We prepared nanosphere samples for single and multicolour SDsSMLM imaging according to the following steps. Cover glass was rinsed with phosphate buffered saline (PBS), coated with poly-l-lysine (PLL, P8920, Sigma-Aldrich) for 1 h, and washed with PBS three times. Nanospheres (200-nm diameter; F8806 and F8807, Invitrogen) were diluted 104 times with a cross-linking buffer containing EDC (1 mg mL−1, 1-ethyl-3-(3-dimethylaminopropyl) carbodiimide hydrochloride) and NHS (1 mg mL−1, N-hydroxysuccinimide) in 50 mM MES buffer (2-(N-morpholino) ethanesulfonic acid, pH = ~6, 28390, Thermo Fisher). Two hundred microlitres of the cross-linking buffer with nanospheres was added to the PLL-coated cover glass. The cover glass was rinsed with PBS and dried under filtered air. Then, a drop of antifade mounting medium (P36965, Invitrogen) was added to a cover slip. The cover glass with the samples was mounted on the cover slip by sandwiching the samples between them.

We prepared the QD sample according to the following steps. QDs (777951, Sigma-Aldrich) were diluted 104 times in water. A total of 400 μL of the QD solution with a concentration of 0.5 μg mL−1 was deposited onto cover glass using a Laurell WS-650SZ-23NPPB spin-coater at 2000 rpm for 1 min. The cover glass with the sample was mounted on a cover slip by sandwiching the sample between them.
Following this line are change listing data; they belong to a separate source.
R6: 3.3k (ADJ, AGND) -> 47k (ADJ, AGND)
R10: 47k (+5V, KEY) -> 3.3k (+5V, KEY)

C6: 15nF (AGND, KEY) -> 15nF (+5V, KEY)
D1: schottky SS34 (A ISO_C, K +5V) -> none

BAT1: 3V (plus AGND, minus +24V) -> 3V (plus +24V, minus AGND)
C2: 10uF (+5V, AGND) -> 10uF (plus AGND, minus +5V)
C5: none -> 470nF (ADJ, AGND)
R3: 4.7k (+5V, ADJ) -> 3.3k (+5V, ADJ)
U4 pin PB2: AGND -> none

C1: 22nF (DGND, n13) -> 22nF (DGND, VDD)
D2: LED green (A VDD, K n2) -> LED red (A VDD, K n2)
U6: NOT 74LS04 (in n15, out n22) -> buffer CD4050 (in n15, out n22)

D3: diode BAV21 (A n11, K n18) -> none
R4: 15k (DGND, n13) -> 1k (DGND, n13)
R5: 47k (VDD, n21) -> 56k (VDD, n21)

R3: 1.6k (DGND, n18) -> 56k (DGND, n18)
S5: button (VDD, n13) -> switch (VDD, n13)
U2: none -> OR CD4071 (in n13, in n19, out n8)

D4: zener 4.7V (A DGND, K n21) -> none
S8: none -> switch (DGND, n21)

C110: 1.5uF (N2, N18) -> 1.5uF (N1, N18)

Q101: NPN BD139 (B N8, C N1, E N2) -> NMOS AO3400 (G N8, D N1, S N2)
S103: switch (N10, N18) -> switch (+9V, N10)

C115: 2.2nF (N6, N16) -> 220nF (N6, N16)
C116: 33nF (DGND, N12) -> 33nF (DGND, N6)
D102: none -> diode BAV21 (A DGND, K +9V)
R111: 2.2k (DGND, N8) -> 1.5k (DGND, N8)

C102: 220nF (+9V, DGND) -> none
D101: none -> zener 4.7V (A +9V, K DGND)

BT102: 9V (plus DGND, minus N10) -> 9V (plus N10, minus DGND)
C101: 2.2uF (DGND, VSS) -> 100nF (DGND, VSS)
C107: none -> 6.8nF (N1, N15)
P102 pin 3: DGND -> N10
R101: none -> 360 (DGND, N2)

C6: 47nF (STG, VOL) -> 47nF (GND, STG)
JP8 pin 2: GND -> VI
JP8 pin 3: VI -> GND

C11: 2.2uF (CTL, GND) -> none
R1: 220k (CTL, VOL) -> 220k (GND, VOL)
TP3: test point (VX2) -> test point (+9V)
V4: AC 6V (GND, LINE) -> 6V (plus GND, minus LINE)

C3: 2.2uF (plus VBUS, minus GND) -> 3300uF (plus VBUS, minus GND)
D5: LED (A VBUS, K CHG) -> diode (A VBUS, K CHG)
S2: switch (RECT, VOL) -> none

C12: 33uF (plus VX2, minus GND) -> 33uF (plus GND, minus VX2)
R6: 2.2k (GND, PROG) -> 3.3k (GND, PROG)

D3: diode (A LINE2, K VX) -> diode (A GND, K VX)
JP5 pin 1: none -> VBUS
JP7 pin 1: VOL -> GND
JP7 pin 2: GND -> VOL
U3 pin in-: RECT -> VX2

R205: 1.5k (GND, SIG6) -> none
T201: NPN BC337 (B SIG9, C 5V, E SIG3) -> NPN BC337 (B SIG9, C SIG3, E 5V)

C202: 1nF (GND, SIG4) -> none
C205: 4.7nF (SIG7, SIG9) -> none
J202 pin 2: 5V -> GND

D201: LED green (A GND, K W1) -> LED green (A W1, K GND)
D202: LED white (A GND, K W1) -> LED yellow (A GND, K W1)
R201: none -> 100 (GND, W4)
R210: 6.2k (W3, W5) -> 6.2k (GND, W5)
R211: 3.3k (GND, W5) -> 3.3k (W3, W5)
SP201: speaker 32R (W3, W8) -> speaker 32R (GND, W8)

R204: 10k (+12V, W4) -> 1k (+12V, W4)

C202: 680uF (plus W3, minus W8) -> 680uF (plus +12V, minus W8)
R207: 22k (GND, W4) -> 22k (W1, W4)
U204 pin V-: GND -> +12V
For multicolour SDsSMLM imaging, COS7 cells (ATCC) were maintained in Dulbecco’s modified Eagle medium (DMEM, Gibco/Life Technologies) supplemented with 2 mM l-glutamine (Gibco/Life Technologies), 10% fetal bovine serum (Gibco/Life Technologies), and 1% penicillin and streptomycin (100 U mL−1, Gibco/Life Technologies) at 37 °C with 5% CO2. Cells were plated on cover glass at ~30% confluency. After 48 h, the cells were rinsed with PBS and then fixed with 3% paraformaldehyde and 0.1% glutaraldehyde in PBS for 10 min at room temperature. After washing with PBS twice, the cells were quenched with 0.1% sodium borohydride in PBS for 7 min and rinsed twice with PBS. The fixed cells were permeabilized with a blocking buffer (3% bovine serum albumin (BSA) and 0.5% Triton X-100 in PBS for 20 min), followed by incubation with the primary antibodies in the blocking buffer for 1 h. For multicolour imaging of mitochondria and peroxisomes, the primary antibodies used in the study were mouse anti-TOM20 directly labelled with AF647 (2.5 μg mL−1, sc-17764-AF647, Santa Cruz) and rabbit anti-PMP70 (1:500 dilution, PA1-650, Thermo Fisher). The samples were washed three times with washing buffer (0.2% BSA and 0.1% Triton X-100 in PBS) for 5 min and incubated with secondary antibodies labelled with CF680 (2.5 μg mL−1 donkey anti-rabbit IgG-CF680) for 40 min. For multicolour imaging of microtubules and mitochondria, the primary antibodies used in the study were sheep anti-tubulin (2.5 μg mL−1, ATN02, Cytoskeleton) and mouse anti-TOM20 (2.5 μg mL−1, sc-17764, Santa Cruz). After washing with washing buffer three times for 5 min, the samples were incubated with secondary antibodies labelled with AF647 and CF680 (2.5 μg mL−1 donkey anti-sheep IgG-AF647 and anti-mouse IgG-CF680) for 40 min. The dyes were conjugated to the IgG following a literature protocol (degree of label = ~1)19. The cells were then washed with PBS three times for 5 min and stored at 4 °C. An imaging buffer (pH = 8.0, 50 mM Tris, 10 mM NaCl, 0.5 mg mL−1 glucose oxidase (G2133, Sigma-Aldrich), 2000 U/mL catalase (C30, Sigma-Aldrich), 10% (w/v) d-glucose, and 100 mM cysteamine) was used to replace PBS before image acquisition.

For 3D SPT, a QD solution of 0.5 μg mL−1 in water was mixed with glycerol (v/v = 1:9) and vortexed for 10 s. Then, 50 μL of the final solution was immediately added onto cover glass. The free-diffusing single QDs were then observed and tracked.